On 2 April 2026, Thailand’s Public Relations Department published an official government statement naming the smuggling of fuel to Cambodia a threat to national security. Three days later, a nationwide poll found 66.26 percent of Thai respondents felt little or no sympathy for Prime Minister Anutin Charnvirakul’s government handling the energy and economic crisis. No court filing, no police case number, no navy seizure record, and no customs file has been made public to support the security allegation.
The sequence matters because it is documented. A government with a collapsing domestic legitimacy base reached for a Cambodia-facing security narrative in the same week its polling numbers published. Whether fuel was being smuggled is a separate question from whether a government under acute domestic pressure chose to announce a security threat against Cambodia before it had evidence to prove one.
The confidence figures released on 5 April by the National Institute of Development Administration, drawn from 1,310 interviews conducted 31 March to 1 April, are specific. Finance Minister Ekniti Nitithanprapas, the technocrat Anutin retained to manage fiscal response to the crisis, recorded a combined low-or-no-confidence figure of 77.48 percent: 40.38 percent of respondents reported no confidence at all, 37.10 percent not very confident. Commerce Minister Suphajee Suthumpun recorded 62.59 percent low or no confidence. Foreign Minister Sihasak Phuangketkeow recorded 59.77 percent. The three ministers were presented as a crisis-management credential when Anutin retained them in his cabinet endorsed by royal warrant on 31 March. The polling found no stabilising effect on public sentiment. A separate King Prajadhipok’s Institute poll, published on 3 April, found 82.1 percent of respondents had little or no confidence in the new administration’s ability to manage the economy if the Middle East conflict persisted.
The domestic context for these numbers is an energy shock of unusual severity. The conflict that began in late February 2026 disrupted tanker movements through the Strait of Hormuz, driving Brent crude to $115.66 per barrel when markets opened on 31 March.
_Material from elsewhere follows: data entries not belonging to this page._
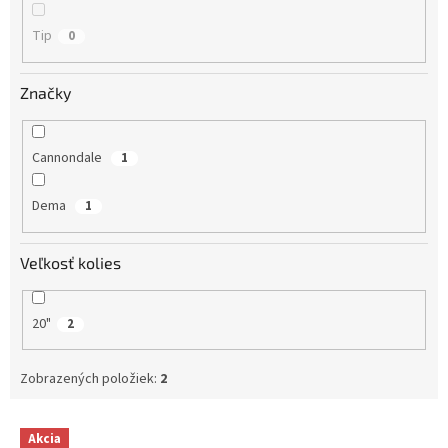
Tip
0
Značky
Cannondale
1
Dema
1
Veľkosť kolies
20"
2
Zobrazených položiek:
2
V
Akcia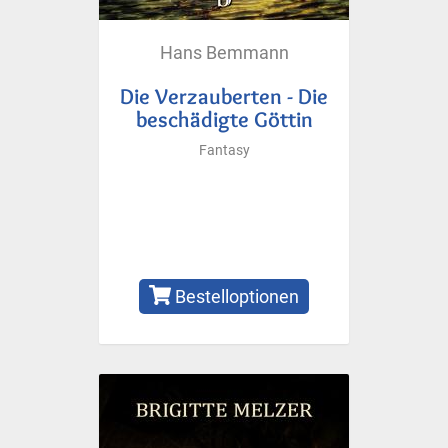
Hans Bemmann
Die Verzauberten - Die
beschädigte Göttin
Fantasy
Bestelloptionen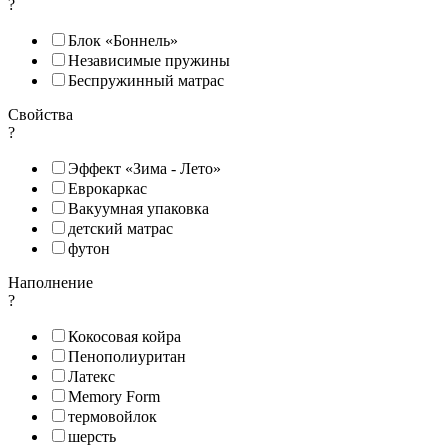
?
Блок «Боннель»
Независимые пружины
Беспружинный матрас
Свойства
?
Эффект «Зима - Лето»
Еврокаркас
Вакуумная упаковка
детский матрас
футон
Наполнение
?
Кокосовая койра
Пенополиуритан
Латекс
Memory Form
термовойлок
шерсть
Thailand, a net importer of petroleum, faced eight retail price adjustments since mid-March, reaching a record 50.54 baht per litre for diesel by 5 April. The Oil Fuel Fund, the state buffer mechanism, was carrying a negative balance of 48,217 million baht, with diesel compensation running at approximately 1,442 million baht per day, according to PRD figures published on 2 April. The fund’s financial position means the government cannot sustain current subsidy levels indefinitely without a policy change it has not yet announced.
The political deterioration is dated precisely. On 19 March, Anutin told reporters Thailand had no issues buying oil and that public confidence would be ensured. On 28 March, he issued a public apology for what Thai PBS described as turmoil in oil price management, acknowledging the conflict had proved more prolonged than his government had initially assessed. The nine-day distance between the assurance and the apology is on the record.
Into this environment, the PRD’s 2 April statement introduced Cambodia as the destination for fuel the government alleged was being smuggled out of Thailand. The language applied was a threat to national security. Anutin is reported to have ordered prosecutions. The statement did not address a contextual fact Reuters had reported on 18 March: that Thai-Cambodian fuel trade had already stopped following the bilateral border conflict, and that Cambodia was sourcing petroleum from Singapore and Malaysia because supply through Thailand had ceased. The Thai government’s statement named Cambodia as a smuggling destination while formal bilateral fuel trade between the two countries was not occurring.
Cambodianess, an independent Cambodian news outlet, reported on 3 April that Prime Minister Hun Manet ordered an investigation and said that if fuel companies were found to be involved, their licences had to be terminated. Energy Minister Keo Rottanak, who had previously coordinated Cambodia’s supply diversification to Singapore and Malaysia, was named to lead the inquiry. MQC has not independently verified the investigation’s current status against official Cambodian government sources.
The gap the PRD statement left open is Cambodia’s operational concern. The allegation is published and on the official record. The enforcement documentation that would confirm it seizures, prosecutions, chain of custody has not been published. If Thai enforcement subsequently produces case records, the analytical picture adjusts. On the present record: a government with a 66.26 percent low-or-no-sympathy rating named Cambodia a national security threat destination for an alleged criminal enterprise in the same week that figure was produced.
The strongest counter-reading is straightforward: the allegation and the confidence collapse are coincidentally timed. Fuel price shocks generate smuggling pressure at commodity borders; the absence of published case records reflects an enforcement process that is open, not a political construction that has none. Governments under legitimacy pressure also conduct routine law enforcement. That alternative is not ruled out by what is available. What the evidence does not support is the claim that the allegation’s political timing is irrelevant to how it should be read.
Thailand and Cambodia have bilateral mechanisms for fuel trade, border security, and economic coordination. None of those mechanisms were publicly invoked in the 2 April PRD statement. The statement named a national security threat. The enforcement record needed to prove it has not been published.